KEY POINTS

  • DARPA and the U.S. Navy work on a completely unmanned class of ships
  • The project, if successful, it would create a new technological advantage
  • On a separate project, the Navy is working to develop lightly manned warships

The U.S. Navy is working on a project with the Defense Advanced Research Projects Agency to create completely human-free autonomous robo-ships. The concept is called No Mariners Required Ship (NOMARS). If successful, the project would mark an important technological advance over current development efforts to create unmanned surface vessels (USVs). The NOMARS will be able to perform all the dangerous sea missions all by itself.

According to Popular Mechanics, despite a flat defense budget, the Navy aims to grow its fleet and modernize it with USVs. In the next five years there are plans to build ten 200- to 300-foot long Large Unmanned Surface Vehicle ( LUSV) ships, displacing 2,000 tons each. A LUSV would act as a floating magazine, stocking a large number of missiles; or as a scout warship, sailing ahead of the main fleet in order to detect threats. The LUSVs would be optionally manned with a small number of crew members, but ideally they would be autonomous vessels.

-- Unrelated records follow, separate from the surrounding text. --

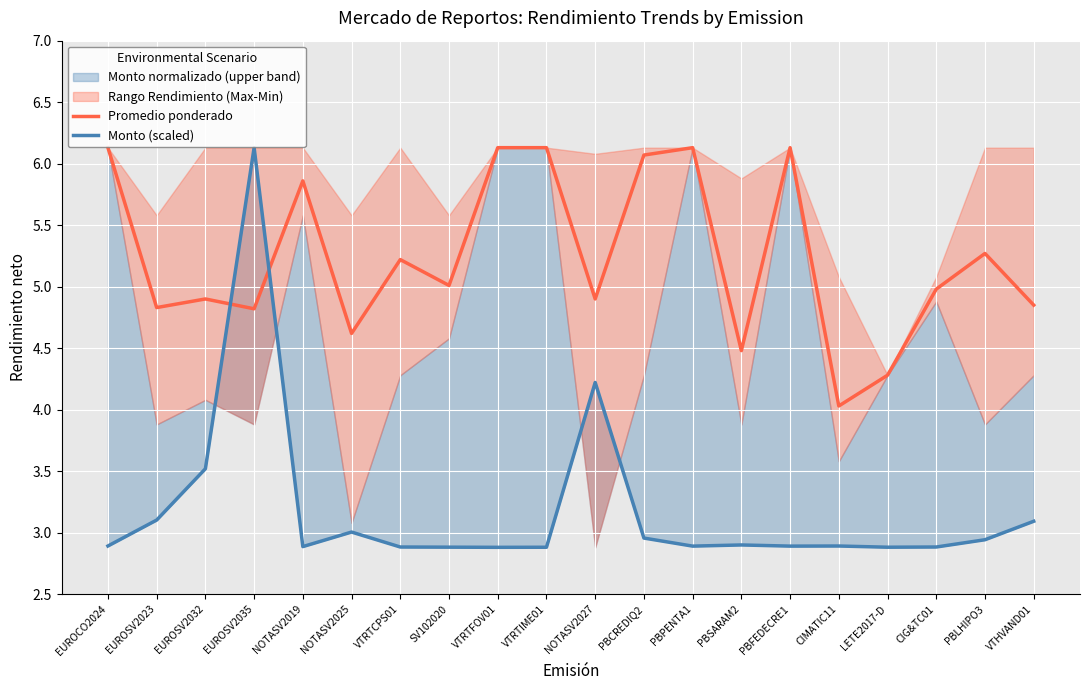

At which category does Promedio ponderado reach its first local peak?

EUROSV2032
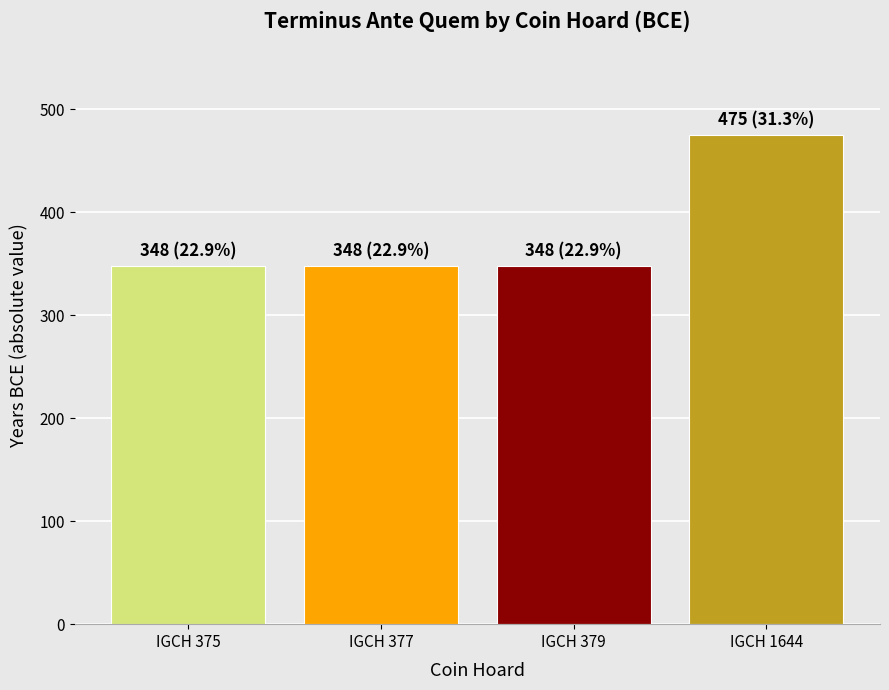

What is the sum of all values?

1519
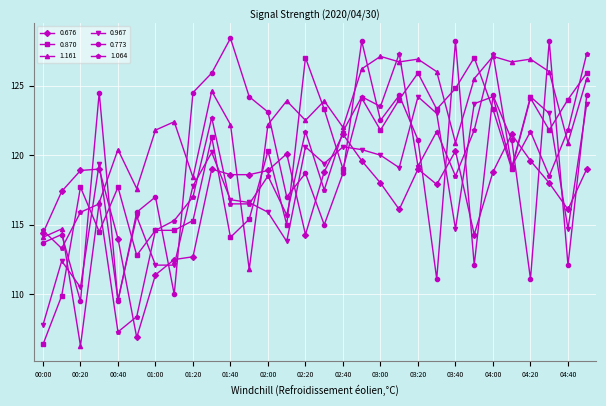

What is the difference between the maximum and minimum values in the 0.870 series?

20.6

The Pentagon's budget for the fiscal year 2020 called for the Navy to procure two LUSVs as part of its ongoing efforts to modernize its fleet, according to Task&Purpose. The service's budget request for the fiscal year 2021 called for the procurement of 17 other unmanned vessels, as well as two additional LUSVs.

The Navy’s LUSVs will be reconfigurable, high-endurance, low-cost ships based on commercial vessel designs. They will come with ample capacity for accomodating various modular payloads, particularly strike payloads (land-attack missiles) and anti-surface warfare (AsuW). The head of the Navy’s Fleet Forces Command directed in January the service's surface force to work on plans for incorporating LUSVs into individual afloat units.

The NOMARS project that the Defense Advanced Research Projects Agency (DARPA) works with the U.S. Navy aims to create an entirely autonomous ship. The LUSV will still have built-in accommodations for a crew and is based on existing ship designs. However, from the ground up, the NOMARS concept will be an unmanned ship. DARPA works on the Navy’s specifications on ship’s hull size requirements, ship’s capabilities and other factors in order to design a robotic vessel out of them.

As designers could strip out all facilities related for crew habitation, NOMARS will be much smaller than a crewed vessel with similar capabilities. The ship’s living accommodations, bathrooms, recreation room, mess, hallways, combat information center and bridge would all become redundant. This would dramatically shrink the size of the unmanned vessel.

DARPA has already developed the Sea Hunter, an advanced autonomous USV. However, the NOMARS next-generation robo-ship will implement a radical new design in order to achieve a revolutionary technologic advance.